Over the last four months since The Event (April 7th) I have gone back and forth on God.  Why did He do this?  What higher flippin’ (except in my mind I used a tougher vulgarity, sorry Mom) purpose does he have for this little life called Aaron?  Is there a lesson in the daily struggle of pain, depression and frustration?  Can there really be any reason to keep this mad charade of Faith up?

Believe me, I’ve been to the front of the Alter to the back of the hall with this one.  After the stroke I found myself without a church for various reasons and have largely avoided church since.  Part of it has been the long labored time I have spent in said Church.  There are so many things I have found within the Body of Christ that litererally send me into a tizzy (even a stroke if that joke can be made..zing!).

And now after all this I cannot find, muster, cajole or otherwise convince myself that it is indeed time to return to the House of God.  There are many feelings I can take and toss around like juggling balls in an attempt to see if they’re tied into all this.  Being lonely, working the hours I do and other factors compound into this great ball of “GUH!”.  And it is that massively twisted ball that sits on either side of my shoulders.
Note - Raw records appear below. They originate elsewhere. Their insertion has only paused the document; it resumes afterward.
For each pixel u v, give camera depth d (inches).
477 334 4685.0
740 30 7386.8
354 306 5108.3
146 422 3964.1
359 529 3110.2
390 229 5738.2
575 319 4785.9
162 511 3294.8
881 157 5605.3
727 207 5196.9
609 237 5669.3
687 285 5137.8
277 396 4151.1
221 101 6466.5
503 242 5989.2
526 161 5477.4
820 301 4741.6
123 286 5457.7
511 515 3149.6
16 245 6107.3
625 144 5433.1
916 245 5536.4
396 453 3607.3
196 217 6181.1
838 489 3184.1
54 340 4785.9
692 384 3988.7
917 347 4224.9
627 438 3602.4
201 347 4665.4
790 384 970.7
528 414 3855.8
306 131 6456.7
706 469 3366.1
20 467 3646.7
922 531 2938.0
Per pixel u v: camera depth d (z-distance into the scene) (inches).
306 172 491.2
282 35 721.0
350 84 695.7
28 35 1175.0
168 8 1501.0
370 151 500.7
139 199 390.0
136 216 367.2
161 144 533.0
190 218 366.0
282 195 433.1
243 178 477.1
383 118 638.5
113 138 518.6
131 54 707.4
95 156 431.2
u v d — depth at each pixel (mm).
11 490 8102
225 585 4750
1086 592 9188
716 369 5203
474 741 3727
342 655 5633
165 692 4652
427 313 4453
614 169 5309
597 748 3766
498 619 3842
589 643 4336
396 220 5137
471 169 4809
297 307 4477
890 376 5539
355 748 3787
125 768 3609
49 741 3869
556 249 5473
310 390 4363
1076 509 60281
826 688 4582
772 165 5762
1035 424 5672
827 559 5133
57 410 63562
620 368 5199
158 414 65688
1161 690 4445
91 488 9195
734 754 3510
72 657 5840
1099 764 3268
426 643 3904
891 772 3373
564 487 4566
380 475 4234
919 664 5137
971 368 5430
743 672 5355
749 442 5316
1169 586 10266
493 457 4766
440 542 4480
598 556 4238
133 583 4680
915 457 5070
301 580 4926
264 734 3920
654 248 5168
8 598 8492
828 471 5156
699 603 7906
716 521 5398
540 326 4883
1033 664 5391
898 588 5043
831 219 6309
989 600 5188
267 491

And yet other times it’s lifted in a moment of levity when I (yes, prepare yourselves) am able to smile and laugh in a moment of enjoying life.

People who read this probably think I’m whining, complaining and moaning about my situation.  Partly true.  The other part is this is where I have my release and let loose moment with myself.  I put my feelings into words and throw them up on a website to show what it’s like living with someone that hasn’t been you for the last 26 years.  Learning to live with that is part of the struggle.

Understanding yourself in the middle of it is another.  And plodding your way out is the constant journey I make every morning, noon and night.  I am not a man of constant sorrow as this blog seems to sometimes make me out to be.  I am a man alive and driving full steam.  I will stumble.  I’ll drop things and curse my left side.

But I’ll keep going.  And keep writing.  Because it is only through that and close friends can you ever hope to surive these things.

Stroke free at 145 days…and planning on keeping it that way.  And yes, I know.  Halfway through I broke off the God talk and went down another path.  I’ll get the second half of the God stuff start of next week.  Happy Labor Day everybody!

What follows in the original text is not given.